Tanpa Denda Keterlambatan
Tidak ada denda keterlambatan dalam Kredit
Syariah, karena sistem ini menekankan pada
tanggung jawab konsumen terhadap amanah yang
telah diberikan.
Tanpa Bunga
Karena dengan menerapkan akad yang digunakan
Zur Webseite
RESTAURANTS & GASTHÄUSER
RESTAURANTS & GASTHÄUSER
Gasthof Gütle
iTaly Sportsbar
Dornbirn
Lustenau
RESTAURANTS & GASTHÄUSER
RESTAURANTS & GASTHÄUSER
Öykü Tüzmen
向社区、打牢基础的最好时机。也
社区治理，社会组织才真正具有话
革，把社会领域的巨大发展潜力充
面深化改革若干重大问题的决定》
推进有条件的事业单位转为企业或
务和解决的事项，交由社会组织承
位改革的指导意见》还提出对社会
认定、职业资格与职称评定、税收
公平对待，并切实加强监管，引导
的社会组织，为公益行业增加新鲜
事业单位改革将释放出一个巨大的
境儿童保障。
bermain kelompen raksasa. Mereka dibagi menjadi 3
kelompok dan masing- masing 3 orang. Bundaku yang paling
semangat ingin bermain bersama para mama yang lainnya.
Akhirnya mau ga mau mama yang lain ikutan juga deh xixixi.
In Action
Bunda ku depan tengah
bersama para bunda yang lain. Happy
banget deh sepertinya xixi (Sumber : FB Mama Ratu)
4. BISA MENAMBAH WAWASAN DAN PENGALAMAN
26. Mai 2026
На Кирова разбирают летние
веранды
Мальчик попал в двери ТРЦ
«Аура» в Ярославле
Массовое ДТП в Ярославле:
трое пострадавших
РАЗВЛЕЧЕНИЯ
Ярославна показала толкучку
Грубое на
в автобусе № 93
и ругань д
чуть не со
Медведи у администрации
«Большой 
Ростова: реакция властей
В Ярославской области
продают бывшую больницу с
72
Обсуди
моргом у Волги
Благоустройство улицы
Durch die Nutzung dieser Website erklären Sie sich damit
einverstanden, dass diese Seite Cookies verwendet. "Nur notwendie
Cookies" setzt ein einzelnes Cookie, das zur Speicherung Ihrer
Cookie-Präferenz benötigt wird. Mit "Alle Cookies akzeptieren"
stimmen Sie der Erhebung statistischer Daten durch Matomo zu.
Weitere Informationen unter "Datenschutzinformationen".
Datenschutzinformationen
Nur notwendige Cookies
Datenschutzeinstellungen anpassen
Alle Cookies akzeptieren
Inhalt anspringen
...
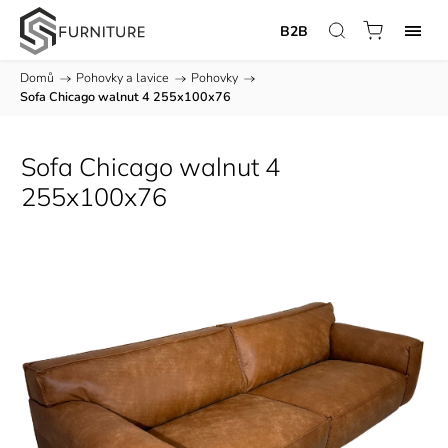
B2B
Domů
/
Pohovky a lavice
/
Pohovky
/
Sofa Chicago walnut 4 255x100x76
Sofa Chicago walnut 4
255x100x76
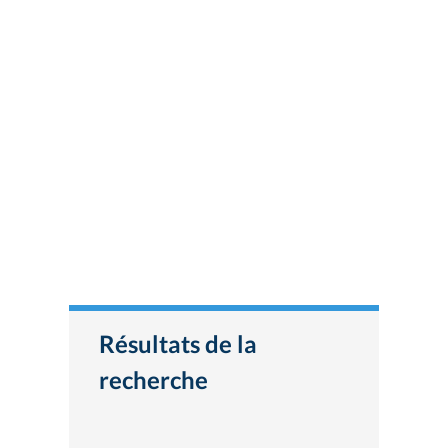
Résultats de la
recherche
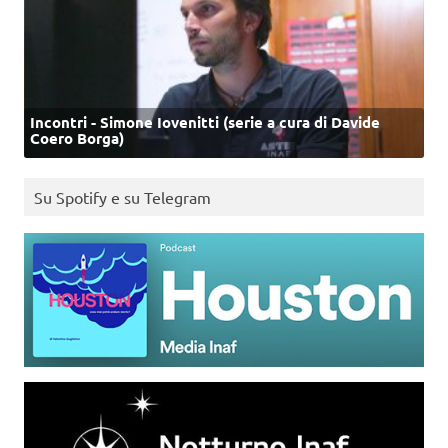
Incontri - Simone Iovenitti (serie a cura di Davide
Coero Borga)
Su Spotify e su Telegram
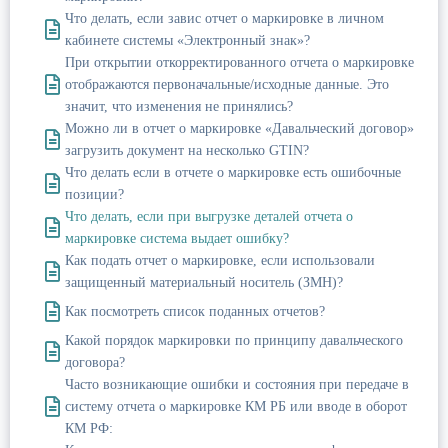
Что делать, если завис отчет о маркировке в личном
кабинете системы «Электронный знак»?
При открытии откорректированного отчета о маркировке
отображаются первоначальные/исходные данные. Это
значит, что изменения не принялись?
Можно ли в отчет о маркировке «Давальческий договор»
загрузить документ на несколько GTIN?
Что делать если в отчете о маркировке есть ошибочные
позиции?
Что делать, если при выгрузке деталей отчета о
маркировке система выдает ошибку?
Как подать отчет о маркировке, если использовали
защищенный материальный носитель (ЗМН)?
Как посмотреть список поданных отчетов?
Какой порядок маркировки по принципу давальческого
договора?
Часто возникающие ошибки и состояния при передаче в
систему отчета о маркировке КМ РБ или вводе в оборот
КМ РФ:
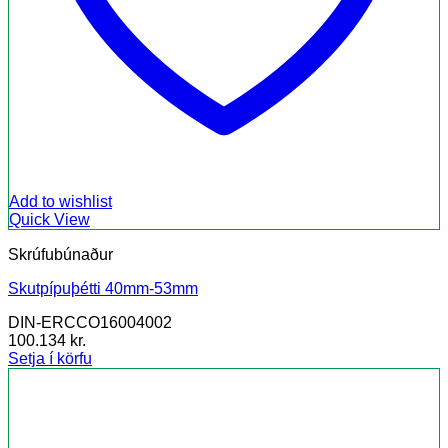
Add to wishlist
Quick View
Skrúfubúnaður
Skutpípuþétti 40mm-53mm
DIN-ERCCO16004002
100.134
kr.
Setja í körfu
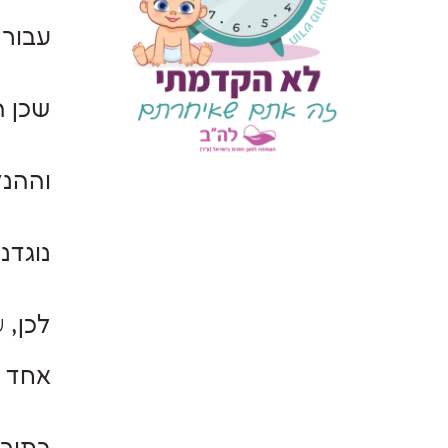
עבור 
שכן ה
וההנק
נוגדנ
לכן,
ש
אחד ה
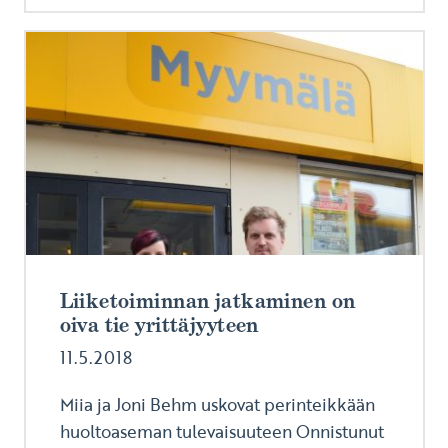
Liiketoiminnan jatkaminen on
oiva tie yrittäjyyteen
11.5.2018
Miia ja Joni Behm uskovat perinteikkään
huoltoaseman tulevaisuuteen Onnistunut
...
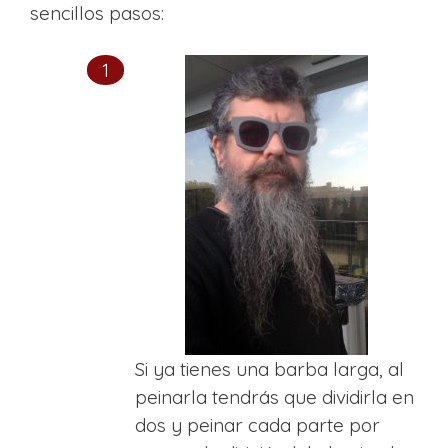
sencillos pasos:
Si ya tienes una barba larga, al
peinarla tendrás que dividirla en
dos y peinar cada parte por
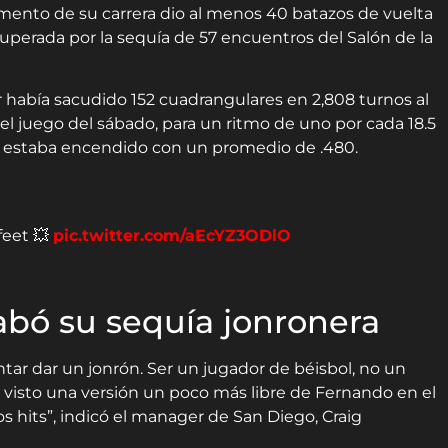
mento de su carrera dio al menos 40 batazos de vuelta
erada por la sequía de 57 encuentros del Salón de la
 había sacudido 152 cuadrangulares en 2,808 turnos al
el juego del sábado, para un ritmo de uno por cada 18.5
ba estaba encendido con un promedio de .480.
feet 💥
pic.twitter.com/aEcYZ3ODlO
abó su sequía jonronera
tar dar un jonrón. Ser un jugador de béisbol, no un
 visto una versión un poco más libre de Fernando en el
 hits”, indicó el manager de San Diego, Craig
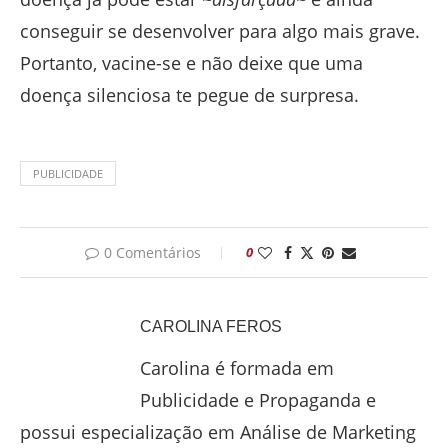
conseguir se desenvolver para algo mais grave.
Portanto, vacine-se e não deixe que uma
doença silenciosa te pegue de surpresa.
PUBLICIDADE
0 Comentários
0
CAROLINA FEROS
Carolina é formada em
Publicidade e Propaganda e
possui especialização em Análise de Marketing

_WHAT TO DO_
The answer must consist of every line above that contains the word "Tanpa".

_SOLVED PROBLEM_
Tanpa Denda Keterlambatan
Tanpa Bunga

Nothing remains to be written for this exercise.